Open IPTV Forum
- Abbreviation: OIPF
- Formation: 19 March 2007; 19 years ago
- Type: INGO
- Website: www.oipf.tv (Now Defunct)

= Open IPTV Forum =

Non-profit consortium and standards

The Open IPTV Forum (OIPF) was a non-profit consortium and standards organization focused on defining and publishing open for end-to-end Internet Protocol television (IPTV) standards. It was later joined by several others.

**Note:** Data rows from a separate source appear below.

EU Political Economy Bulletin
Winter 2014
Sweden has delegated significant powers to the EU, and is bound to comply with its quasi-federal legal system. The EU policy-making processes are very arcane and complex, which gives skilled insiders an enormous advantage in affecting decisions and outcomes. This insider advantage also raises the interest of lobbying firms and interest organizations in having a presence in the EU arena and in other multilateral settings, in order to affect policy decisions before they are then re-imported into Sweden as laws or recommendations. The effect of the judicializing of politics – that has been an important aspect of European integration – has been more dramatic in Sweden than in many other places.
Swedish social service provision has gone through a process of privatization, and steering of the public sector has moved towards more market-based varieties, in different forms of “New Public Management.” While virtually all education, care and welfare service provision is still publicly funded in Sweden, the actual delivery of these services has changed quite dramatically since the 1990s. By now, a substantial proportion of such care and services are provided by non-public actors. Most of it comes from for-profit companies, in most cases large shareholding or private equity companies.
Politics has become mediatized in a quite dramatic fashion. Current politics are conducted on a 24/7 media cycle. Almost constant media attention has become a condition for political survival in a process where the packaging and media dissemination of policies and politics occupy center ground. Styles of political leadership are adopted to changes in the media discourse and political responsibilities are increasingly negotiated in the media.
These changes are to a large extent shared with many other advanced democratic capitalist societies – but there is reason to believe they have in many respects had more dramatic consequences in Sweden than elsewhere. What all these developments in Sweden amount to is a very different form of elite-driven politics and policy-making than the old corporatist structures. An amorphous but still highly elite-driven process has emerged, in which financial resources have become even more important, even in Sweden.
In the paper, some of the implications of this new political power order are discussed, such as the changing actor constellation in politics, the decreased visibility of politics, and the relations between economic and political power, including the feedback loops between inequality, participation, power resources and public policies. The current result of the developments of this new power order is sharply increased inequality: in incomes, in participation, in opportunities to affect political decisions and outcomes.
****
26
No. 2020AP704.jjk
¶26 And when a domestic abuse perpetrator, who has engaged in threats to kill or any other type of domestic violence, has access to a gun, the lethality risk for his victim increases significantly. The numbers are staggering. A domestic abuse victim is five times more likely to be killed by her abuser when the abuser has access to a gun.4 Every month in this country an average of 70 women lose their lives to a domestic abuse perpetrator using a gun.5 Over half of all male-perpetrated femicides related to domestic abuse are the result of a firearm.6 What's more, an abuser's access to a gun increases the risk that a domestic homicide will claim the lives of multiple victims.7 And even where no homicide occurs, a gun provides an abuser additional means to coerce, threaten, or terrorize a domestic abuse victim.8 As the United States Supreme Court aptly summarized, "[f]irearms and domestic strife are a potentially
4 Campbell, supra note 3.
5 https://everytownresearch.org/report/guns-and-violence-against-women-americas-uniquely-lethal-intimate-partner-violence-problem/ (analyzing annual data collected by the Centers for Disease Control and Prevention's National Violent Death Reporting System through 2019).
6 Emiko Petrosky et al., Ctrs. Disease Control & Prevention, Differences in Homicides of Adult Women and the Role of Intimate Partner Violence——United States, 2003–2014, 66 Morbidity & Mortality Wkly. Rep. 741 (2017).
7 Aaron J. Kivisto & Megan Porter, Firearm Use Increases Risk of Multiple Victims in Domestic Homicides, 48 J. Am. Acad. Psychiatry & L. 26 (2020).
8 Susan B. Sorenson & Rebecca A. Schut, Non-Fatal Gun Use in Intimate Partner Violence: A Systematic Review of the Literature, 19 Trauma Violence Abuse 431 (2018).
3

Since June 2014, OIPF has been part of the Hybrid Broadcast Broadband TV association, a similar industry organisation for hybrid broadcast and broadband TV services formed in 2009, which worked closely with OIPF on browser and media specifications for network-connected televisions and set-top boxes.

== History ==
In March 2007 AT&T, Ericsson, Orange, Panasonic, Philips, Samsung, Siemens, Sony and Telecom Italia formed the group.

In September 2010 the consortium released the second version of their specification.

The HbbTV standard, which has been adopted by many broadcasters across Europe, is based on the specifications created by the Open IPTV Forum.

The OIPF and HbbTV announced a joint initiative for testing and certification in 2012.

In June 2014, OIPF merged with HbbTV. The two initiatives were combined under the HbbTV banner because the markets for IPTV, OTT and hybrid broadcast and broadband TV are converging.